Let's see how to do boosting with the following steps:
- Get your data on a canvas and partition it.
- Create a Neural Net model for the data.
- Run the Neural Net model with a Random seed set to 5000.
- Connect an Analysis node and run it with Coincidence matrices checked – you will see that the testing accuracy is 81% and the overall accuracy is 80%.
- Now, boost the Neural Net model. For this, go to the Neural Net model and edit it. Go to Objectives under Build options and click on Enhance model accuracy (boosting). Boosting can be used with any size of dataset. The idea here is that we're building successive models that are built to predict the misclassifications of earlier models. So, basically, we end up building a model. There'll be some errors, so a second model should be built where the errors of the first model are given more weight so that we're able to understand them better. Then, when we build a second model, there are going to be errors, so we end up building a third model where the errors of the second model are given more weight again so that we try to understand them better, and so forth. Whenever you're doing boosting and bagging, you always have to make sure you have a training and a testing dataset because there's a very good chance that you're going to capitalize on chance, and that you might find sample-specific information because we're focusing on the errors that we're finding within that specific sample. We'll now click on Run.
- Let's take a look at our generated model:
The first tab that we have here in our generated model is showing us what the Ensemble model looks like: that's combining the 10 models that we've created. You can see its overall accuracy is about 98%: that's the model that's been chosen as the best model. You can also see what the reference model is—that would be the first model that was built—and then you can see the naive model and, really, that's no model, that's just where we're predicting the mode or the most common response.
- Let's go down to the second icon:
Here, you can see the Predictor Importance. Across the 10 models that we ended up building, we can see that the Premier variable was the most important predictor and then you can see what the other predictors were in terms of their order of importance. This is the same kind of information that we would see typically with a general Neural Net model, but this information comes from across all the different models that we built.
- If we go down to the next icon we can see Predictor Frequency:
This shows us how frequently each one of the different predictors was used in the model. For a Neural Net model this is not so interesting because Neural Net models generally do not drop predictors, but if we had a decision tree model, for example, this could be a little more interesting because there you do drop predictors.

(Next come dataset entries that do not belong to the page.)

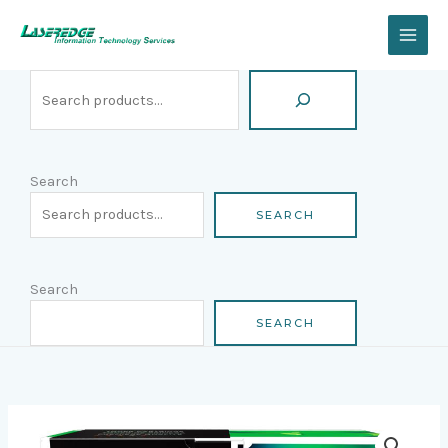
Skip
Search
to
content
Search
SEARCH
Search
SEARCH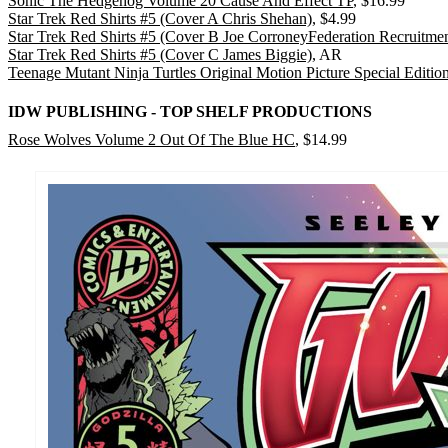
Sonic The Hedgehog Volume 20 Cause And Effect TP
, $16.99
Star Trek Red Shirts #5 (Cover A Chris Shehan)
, $4.99
Star Trek Red Shirts #5 (Cover B Joe CorroneyFederation Recruitmen
Star Trek Red Shirts #5 (Cover C James Biggie)
, AR
Teenage Mutant Ninja Turtles Original Motion Picture Special Editi
IDW PUBLISHING - TOP SHELF PRODUCTIONS
Rose Wolves Volume 2 Out Of The Blue HC
, $14.99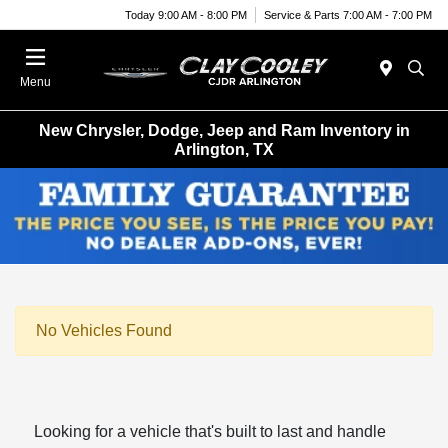
Today 9:00 AM - 8:00 PM
Service & Parts 7:00 AM - 7:00 PM
Menu
New Chrysler, Dodge, Jeep and Ram Inventory in
Arlington, TX
No Vehicles Found
Looking for a vehicle that's built to last and handle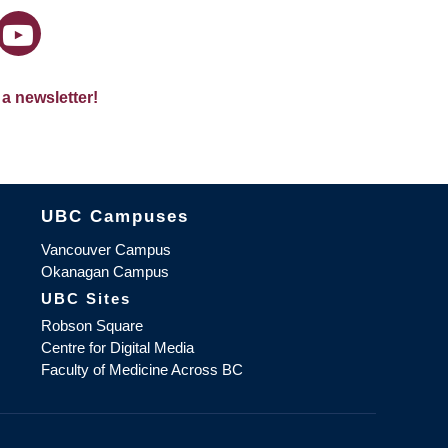
 a newsletter!
The University of British Columbia
UBC Campuses
Vancouver Campus
Okanagan Campus
UBC Sites
Robson Square
Centre for Digital Media
Faculty of Medicine Across BC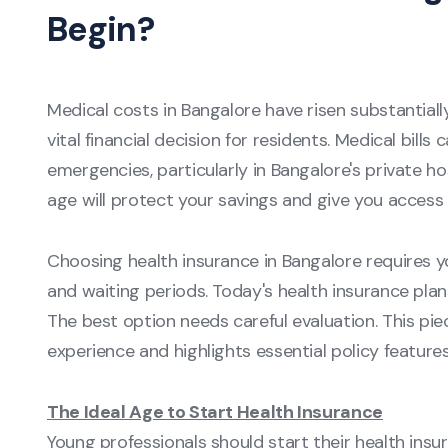
Begin?
Medical costs in Bangalore have risen substantial
vital financial decision for residents. Medical bills
emergencies, particularly in Bangalore's private ho
age will protect your savings and give you access 
Choosing health insurance in Bangalore requires y
and waiting periods. Today's health insurance plans
The best option needs careful evaluation. This pie
experience and highlights essential policy features
The Ideal Age to Start Health Insurance
Young professionals should start their health insura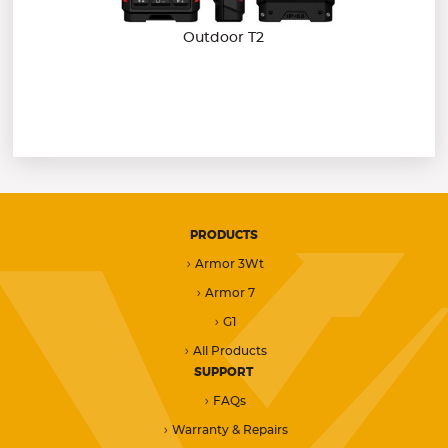
Outdoor T2
PRODUCTS
Armor 3Wt
Armor 7
G1
All Products
SUPPORT
FAQs
Warranty & Repairs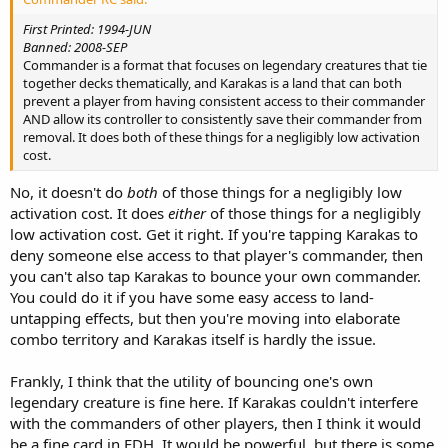
First Printed: 1994-JUN
Banned: 2008-SEP
Commander is a format that focuses on legendary creatures that tie
together decks thematically, and Karakas is a land that can both
prevent a player from having consistent access to their commander
AND allow its controller to consistently save their commander from
removal. It does both of these things for a negligibly low activation
cost.
No, it doesn't do
both
of those things for a negligibly low
activation cost. It does
either
of those things for a negligibly
low activation cost. Get it right. If you're tapping Karakas to
deny someone else access to that player's commander, then
you can't also tap Karakas to bounce your own commander.
You could do it if you have some easy access to land-
untapping effects, but then you're moving into elaborate
combo territory and Karakas itself is hardly the issue.
Frankly, I think that the utility of bouncing one's own
legendary creature is fine here. If Karakas couldn't interfere
with the commanders of other players, then I think it would
be a fine card in EDH. It would be powerful, but there is some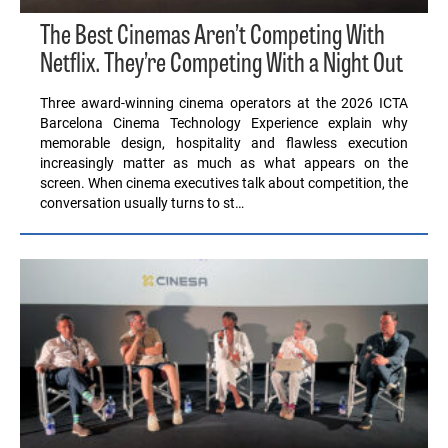
The Best Cinemas Aren’t Competing With
Netflix. They’re Competing With a Night Out
Three award-winning cinema operators at the 2026 ICTA
Barcelona Cinema Technology Experience explain why
memorable design, hospitality and flawless execution
increasingly matter as much as what appears on the
screen. When cinema executives talk about competition, the
conversation usually turns to st…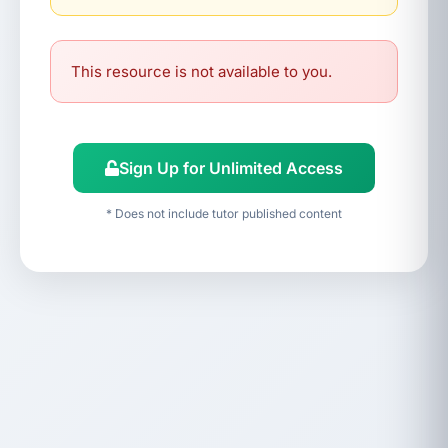
This resource is not available to you.
Sign Up for Unlimited Access
* Does not include tutor published content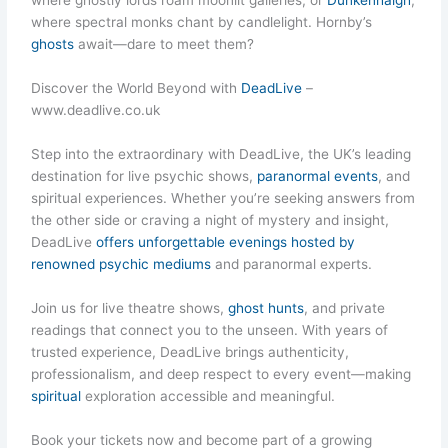
where ghostly lords roam moonlit galleries, or
Dunkenhalgh
,
where spectral monks chant by candlelight. Hornby’s
ghosts
await—dare to meet them?
Discover the World Beyond with
DeadLive
–
www.deadlive.co.uk
Step into the extraordinary with DeadLive, the UK’s leading
destination for live psychic shows,
paranormal events
, and
spiritual experiences. Whether you’re seeking answers from
the other side or craving a night of mystery and insight,
DeadLive
offers unforgettable evenings hosted by
renowned psychic mediums
and paranormal experts.
Join us for live theatre shows,
ghost hunts
, and private
readings that connect you to the unseen. With years of
trusted experience, DeadLive brings authenticity,
professionalism, and deep respect to every event—making
spiritual
exploration accessible and meaningful.
Book your tickets now and become part of a growing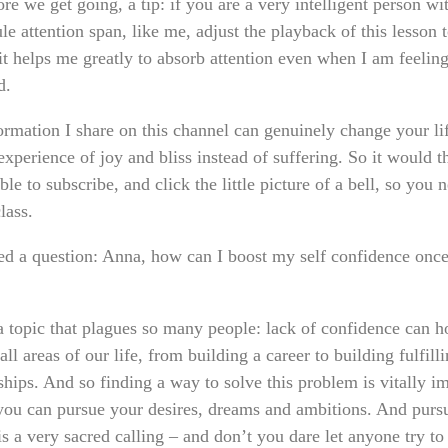
re we get going, a tip: if you are a very intelligent person wi
e attention span, like me, adjust the playback of this lesson 
it helps me greatly to absorb attention even when I am feelin
d.
ormation I share on this channel can genuinely change your lif
experience of joy and bliss instead of suffering. So it would t
ble to subscribe, and click the little picture of a bell, so you 
lass.
ved a question: Anna, how can I boost my self confidence once
 a topic that plagues so many people: lack of confidence can h
all areas of our life, from building a career to building fulfill
ships. And so finding a way to solve this problem is vitally i
 you can pursue your desires, dreams and ambitions. And purs
is a very sacred calling – and don’t you dare let anyone try to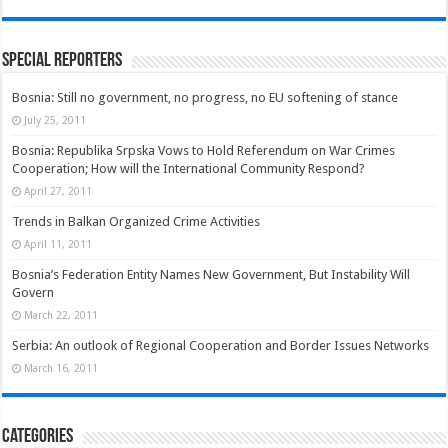
Special Reporters
Bosnia: Still no government, no progress, no EU softening of stance
July 25, 2011
Bosnia: Republika Srpska Vows to Hold Referendum on War Crimes
Cooperation; How will the International Community Respond?
April 27, 2011
Trends in Balkan Organized Crime Activities
April 11, 2011
Bosnia’s Federation Entity Names New Government, But Instability Will
Govern
March 22, 2011
Serbia: An outlook of Regional Cooperation and Border Issues Networks
March 16, 2011
Categories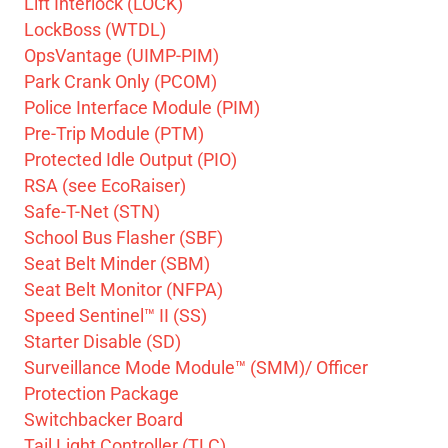
Lift Interlock (LOCK)
LockBoss (WTDL)
OpsVantage (UIMP-PIM)
Park Crank Only (PCOM)
Police Interface Module (PIM)
Pre-Trip Module (PTM)
Protected Idle Output (PIO)
RSA (see EcoRaiser)
Safe-T-Net (STN)
School Bus Flasher (SBF)
Seat Belt Minder (SBM)
Seat Belt Monitor (NFPA)
Speed Sentinel™ II (SS)
Starter Disable (SD)
Surveillance Mode Module™ (SMM)/ Officer
Protection Package
Switchbacker Board
Tail Light Controller (TLC)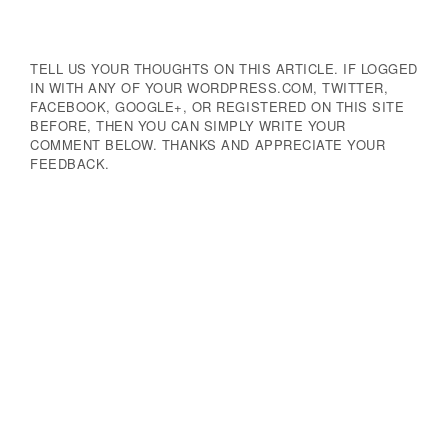
TELL US YOUR THOUGHTS ON THIS ARTICLE. IF LOGGED
IN WITH ANY OF YOUR WORDPRESS.COM, TWITTER,
FACEBOOK, GOOGLE+, OR REGISTERED ON THIS SITE
BEFORE, THEN YOU CAN SIMPLY WRITE YOUR
COMMENT BELOW. THANKS AND APPRECIATE YOUR
FEEDBACK.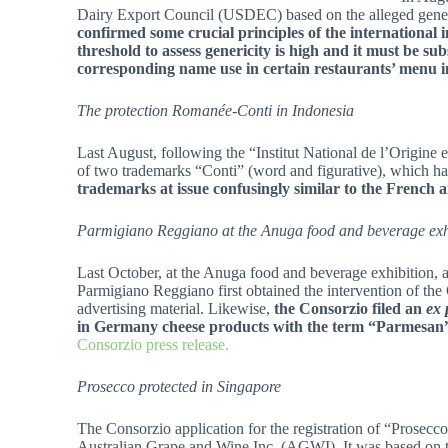
Dairy Export Council (USDEC) based on the alleged gener
confirmed some crucial principles of the international i
threshold to assess genericity is high and it must be sub
corresponding name use in certain restaurants’ menu in
The protection
Romanée-Conti in Indonesia
Last August, following the “Institut National de l’Origine 
of two trademarks “Conti” (word and figurative), which h
trademarks at issue confusingly similar to the Frenc
Parmigiano Reggiano at the Anuga food and beverage ex
Last October, at the Anuga food and beverage exhibition,
Parmigiano Reggiano first obtained the intervention of th
advertising material. Likewise,
the Consorzio filed an
ex 
in Germany cheese products with the term
“Parmesan
Consorzio press release.
Prosecco protected in Singapore
The Consorzio application for the registration of “Prosecco
Australian Grape and Wine Inc. (AGWI). It was based on tw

- Let's go down to the next tab:
The preceding screenshot is showing us the level of accuracy of the model. You can see that it flattens out and, at some point, there's no longer much of an improvement. In this case, it's a gradual increase in terms of accuracy. Sometimes, in some models, you see perhaps five models that there's a huge jump in accuracy and then it just stabilizes. Maybe you wouldn't necessarily need to build any more models. In our case, we ended up building 10 models. Our overall accuracy was extremely high. If we had seen much lower accuracy, perhaps because we saw a gradual increase, maybe we would want to use 15 models instead of 10, for example. That's where you would see this kind of information.
- Let's scroll down a little further and let's see the final table:
Here, we can see the number of predictors and we can also see the number of cases that we had in the model as well. Finally, we see the number of synapses, which are basically the number of weights or the number of connections that we have within this model. So, you can see how well each one of these individual models is doing. Each new version of a model is giving more weight to where we had more errors in the data and that's basically the idea here.
- Run the Analysis node, finally, and you can see that for the training dataset the overall accuracy was about 98%. But in the testing dataset the overall accuracy was about 80% that's what we really care about, the testing dataset. In this case, we see that there's a big difference between training and testing and that's generally going to be the situation when talking about boosting models.
Make sure that whatever result you get is really worth it, and that it's really an improvement over just running the model on its own. In this case, when we just ran one model, remember that the overall accuracy on the testing data set was at about 80%; that's what we have here. So really, boosting didn't do much for us in this particular situation. In other situations, it certainly can, but again you want really to be able to weigh that, and in this case boost seemed to be probably not really worth it for us in this situation.